The stress created by such a situation can be overwhelming even for a healthy person. For people suffering from a physical or mental disability severe enough to prevent them from earning a living, the stress is devastating. Pile a questionable insurance company claim denial on top of this package of woes and the outlook is even grimmer for the claimant.

The point we are driving at is that everyone involved on the claimant’s behalf must be very aware that the claimant needs some TLC from the people in their corner, even if those people are not in the habit of offering TLC.

Doctors and lawyers are accustomed to being deferred to in their everyday practices and are, maybe, due some acknowledgement for their importance in many people’s lives. But, when it comes to denied insureds whose very financial future and wellbeing are threatened, they must find some extra TLC to help carry the people they serve through the crisis.

As busy as professionals are, we have to find that little extra bit of time to take a call personally and talk to a client or patient when the world seems at an end to them. Such a sign of their doctor’s or lawyer’s particular interest in their case may do much to help give them the strength to go on.

From the denied claimant’s point of view, the situation is extreme. No job, no money and only one hope – that the lawyer and the doctor will be able to get the insurance company denial turned around. This is a large responsibility calling for skill on the part of the professionals to get the job done.

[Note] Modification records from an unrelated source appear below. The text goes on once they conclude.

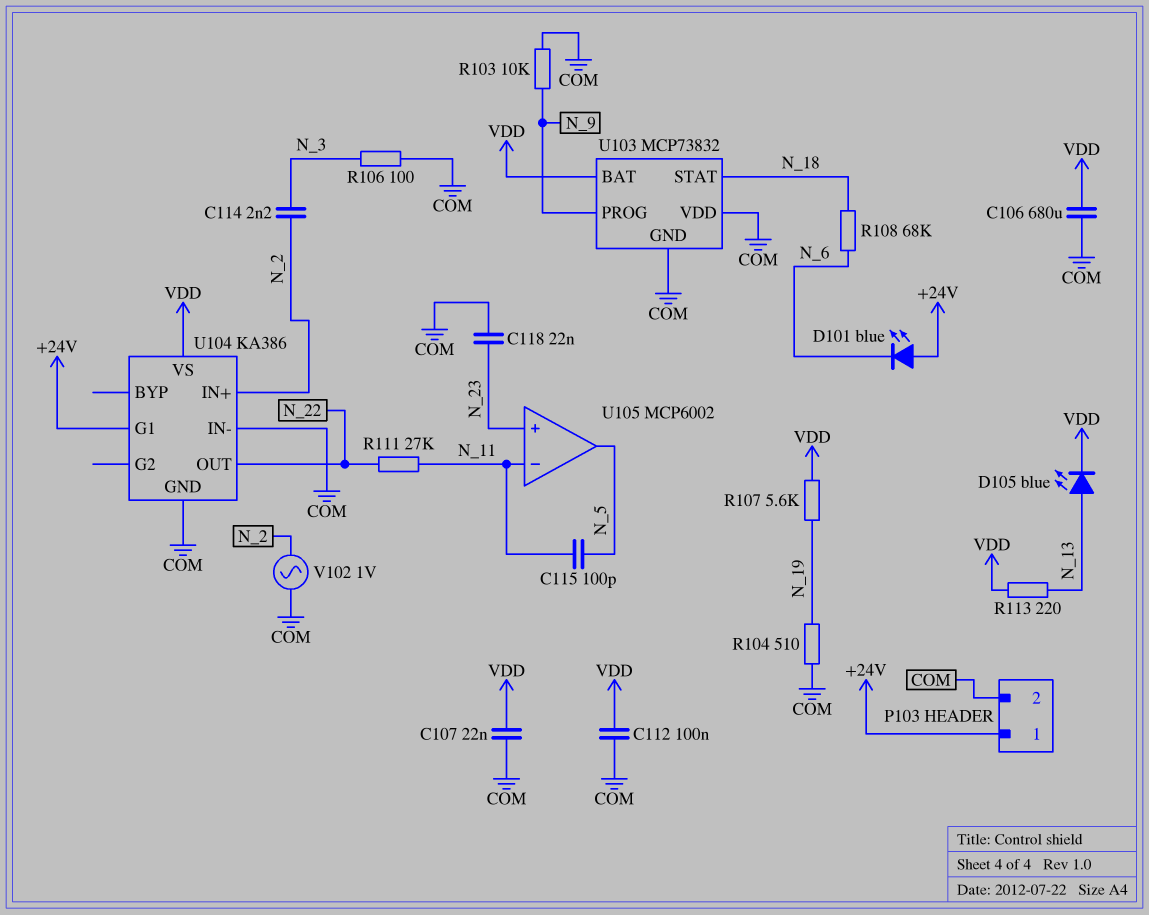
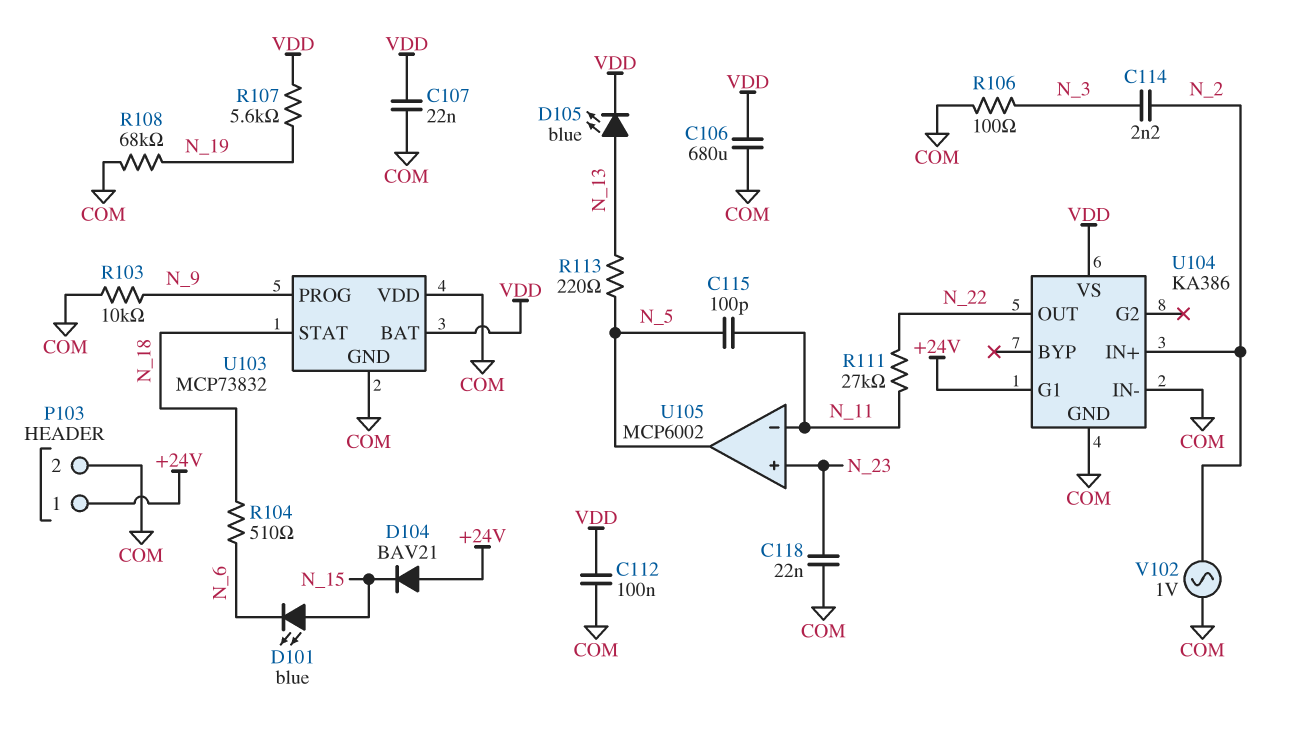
D101: LED blue (A +24V, K N_6) -> LED blue (A N_15, K N_6)
D104: none -> diode BAV21 (A +24V, K N_15)
R104: 510 (COM, N_19) -> 510 (N_6, N_18)
R108: 68k (N_6, N_18) -> 68k (COM, N_19)
R113: 220 (N_13, VDD) -> 220 (N_5, N_13)

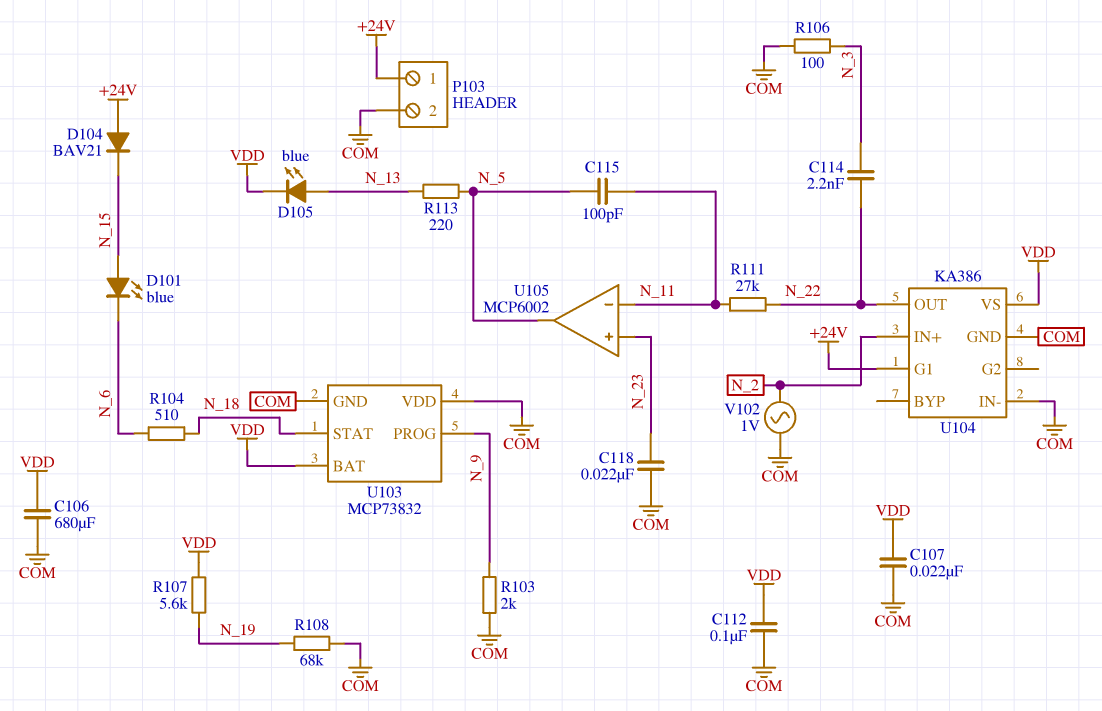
C114: 2.2nF (N_2, N_3) -> 2.2nF (N_3, N_22)
R103: 10k (COM, N_9) -> 2k (COM, N_9)

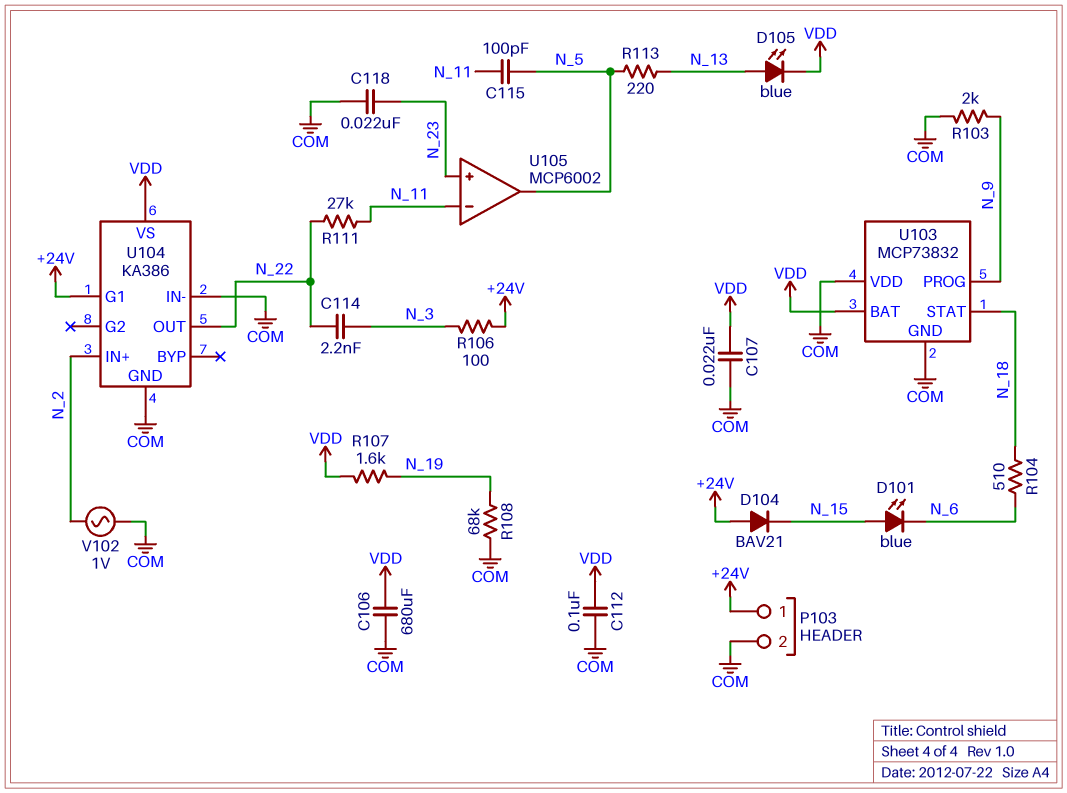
R106: 100 (COM, N_3) -> 100 (+24V, N_3)
R107: 5.6k (N_19, VDD) -> 1.6k (N_19, VDD)

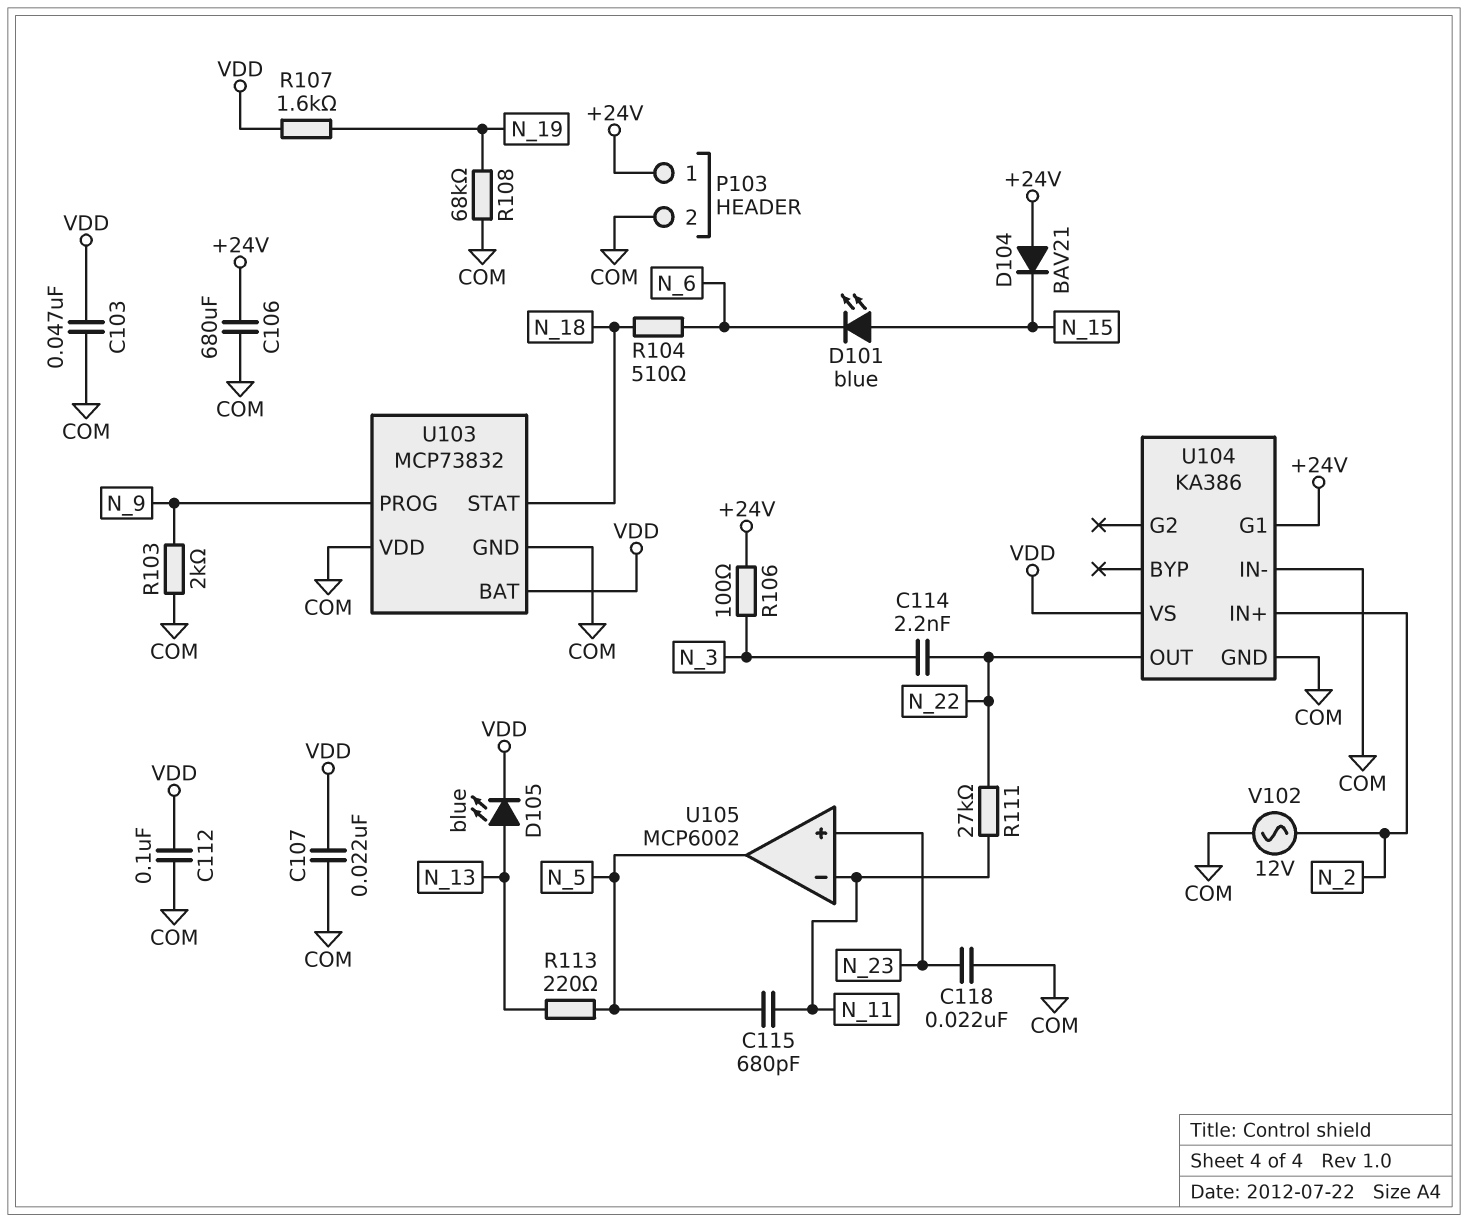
C103: none -> 47nF (COM, VDD)
C106: 680uF (COM, VDD) -> 680uF (+24V, COM)
C115: 100pF (N_5, N_11) -> 680pF (N_5, N_11)
V102: AC 1V (COM, N_2) -> AC 12V (COM, N_2)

The extra effort we are calling for here is not in a professional sense. Doctors and lawyers, as a class, go all out professionally for their clients and patients in all matters. The extra effort required for denied insurance claimants is for the professional to be understanding and supportive through the claimant’s tough time. Find the time and energy to give a little TLC.

Being aware of the stress your client or patient is suffering is half the battle. Doing what you can to alleviate the stress is the other half.